* WHAT THE TASK REQUIRES:
Reproduce every record below exactly, with the pictures left out.

Electronics engineering source data
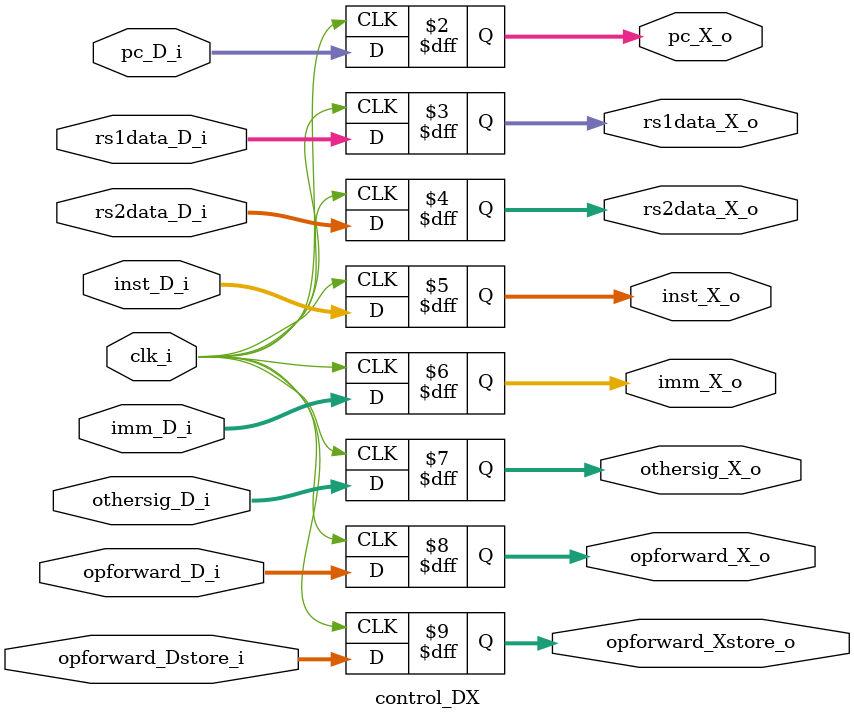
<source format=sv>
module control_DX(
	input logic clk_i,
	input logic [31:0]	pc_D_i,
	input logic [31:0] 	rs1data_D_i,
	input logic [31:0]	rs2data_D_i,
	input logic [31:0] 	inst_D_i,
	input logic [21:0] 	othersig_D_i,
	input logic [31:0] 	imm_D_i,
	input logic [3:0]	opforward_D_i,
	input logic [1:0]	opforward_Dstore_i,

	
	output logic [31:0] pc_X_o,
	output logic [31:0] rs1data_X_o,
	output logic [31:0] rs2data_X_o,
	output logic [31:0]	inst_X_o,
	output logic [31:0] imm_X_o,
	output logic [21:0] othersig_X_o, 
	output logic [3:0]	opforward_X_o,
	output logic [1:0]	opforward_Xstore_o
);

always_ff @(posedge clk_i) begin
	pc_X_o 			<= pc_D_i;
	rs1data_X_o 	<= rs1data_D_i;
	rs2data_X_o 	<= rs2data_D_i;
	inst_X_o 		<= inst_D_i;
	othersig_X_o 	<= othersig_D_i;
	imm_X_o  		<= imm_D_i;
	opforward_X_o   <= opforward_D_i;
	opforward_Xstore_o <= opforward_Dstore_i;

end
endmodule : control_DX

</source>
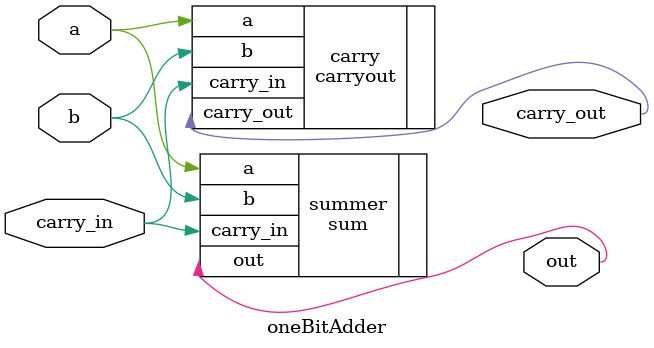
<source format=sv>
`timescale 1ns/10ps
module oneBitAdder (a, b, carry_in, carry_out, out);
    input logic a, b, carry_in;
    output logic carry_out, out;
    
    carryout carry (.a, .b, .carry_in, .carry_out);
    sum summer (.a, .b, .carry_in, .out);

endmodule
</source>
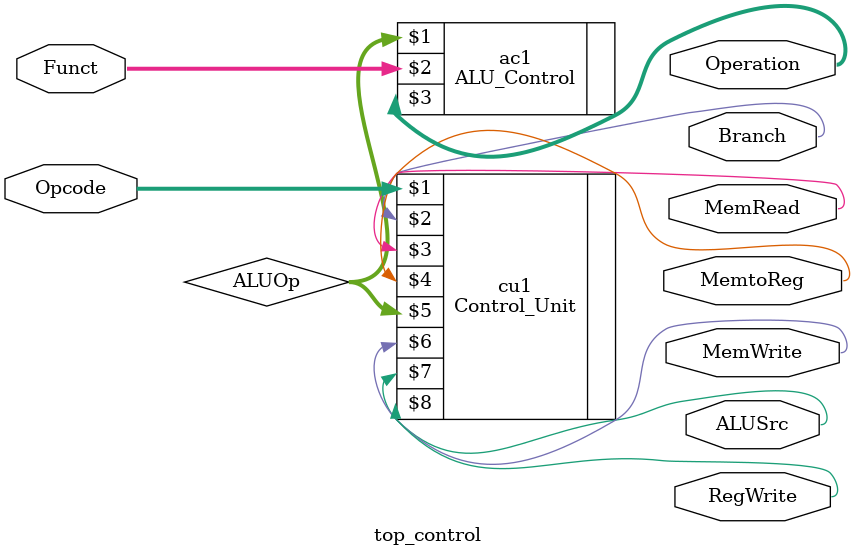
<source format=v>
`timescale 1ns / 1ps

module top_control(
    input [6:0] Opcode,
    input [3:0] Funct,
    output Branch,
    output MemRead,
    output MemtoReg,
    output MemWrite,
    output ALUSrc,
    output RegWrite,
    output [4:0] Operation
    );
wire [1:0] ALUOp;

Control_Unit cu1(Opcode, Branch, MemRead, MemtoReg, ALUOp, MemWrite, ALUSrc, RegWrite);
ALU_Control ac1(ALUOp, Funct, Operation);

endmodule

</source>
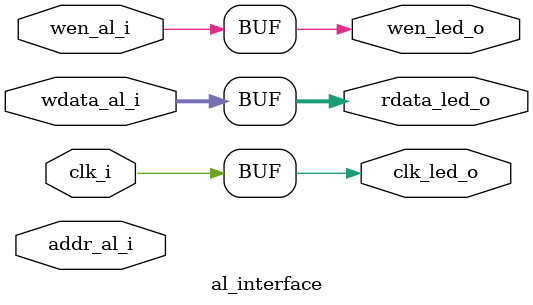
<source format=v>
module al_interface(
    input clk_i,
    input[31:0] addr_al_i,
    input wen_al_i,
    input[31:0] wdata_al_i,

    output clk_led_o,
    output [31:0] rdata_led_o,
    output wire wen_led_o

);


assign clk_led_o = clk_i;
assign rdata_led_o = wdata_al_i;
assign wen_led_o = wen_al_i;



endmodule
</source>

* ANSWER TO THE PROBLEM:
<source format=sv>
module control_DX(
	input logic clk_i,
	input logic [31:0]	pc_D_i,
	input logic [31:0] 	rs1data_D_i,
	input logic [31:0]	rs2data_D_i,
	input logic [31:0] 	inst_D_i,
	input logic [21:0] 	othersig_D_i,
	input logic [31:0] 	imm_D_i,
	input logic [3:0]	opforward_D_i,
	input logic [1:0]	opforward_Dstore_i,

	
	output logic [31:0] pc_X_o,
	output logic [31:0] rs1data_X_o,
	output logic [31:0] rs2data_X_o,
	output logic [31:0]	inst_X_o,
	output logic [31:0] imm_X_o,
	output logic [21:0] othersig_X_o, 
	output logic [3:0]	opforward_X_o,
	output logic [1:0]	opforward_Xstore_o
);

always_ff @(posedge clk_i) begin
	pc_X_o 			<= pc_D_i;
	rs1data_X_o 	<= rs1data_D_i;
	rs2data_X_o 	<= rs2data_D_i;
	inst_X_o 		<= inst_D_i;
	othersig_X_o 	<= othersig_D_i;
	imm_X_o  		<= imm_D_i;
	opforward_X_o   <= opforward_D_i;
	opforward_Xstore_o <= opforward_Dstore_i;

end
endmodule : control_DX

</source>
<source format=sv>
`timescale 1ns/10ps
module oneBitAdder (a, b, carry_in, carry_out, out);
    input logic a, b, carry_in;
    output logic carry_out, out;
    
    carryout carry (.a, .b, .carry_in, .carry_out);
    sum summer (.a, .b, .carry_in, .out);

endmodule
</source>
<source format=v>
`timescale 1ns / 1ps

module top_control(
    input [6:0] Opcode,
    input [3:0] Funct,
    output Branch,
    output MemRead,
    output MemtoReg,
    output MemWrite,
    output ALUSrc,
    output RegWrite,
    output [4:0] Operation
    );
wire [1:0] ALUOp;

Control_Unit cu1(Opcode, Branch, MemRead, MemtoReg, ALUOp, MemWrite, ALUSrc, RegWrite);
ALU_Control ac1(ALUOp, Funct, Operation);

endmodule

</source>
<source format=v>
module al_interface(
    input clk_i,
    input[31:0] addr_al_i,
    input wen_al_i,
    input[31:0] wdata_al_i,

    output clk_led_o,
    output [31:0] rdata_led_o,
    output wire wen_led_o

);


assign clk_led_o = clk_i;
assign rdata_led_o = wdata_al_i;
assign wen_led_o = wen_al_i;



endmodule
</source>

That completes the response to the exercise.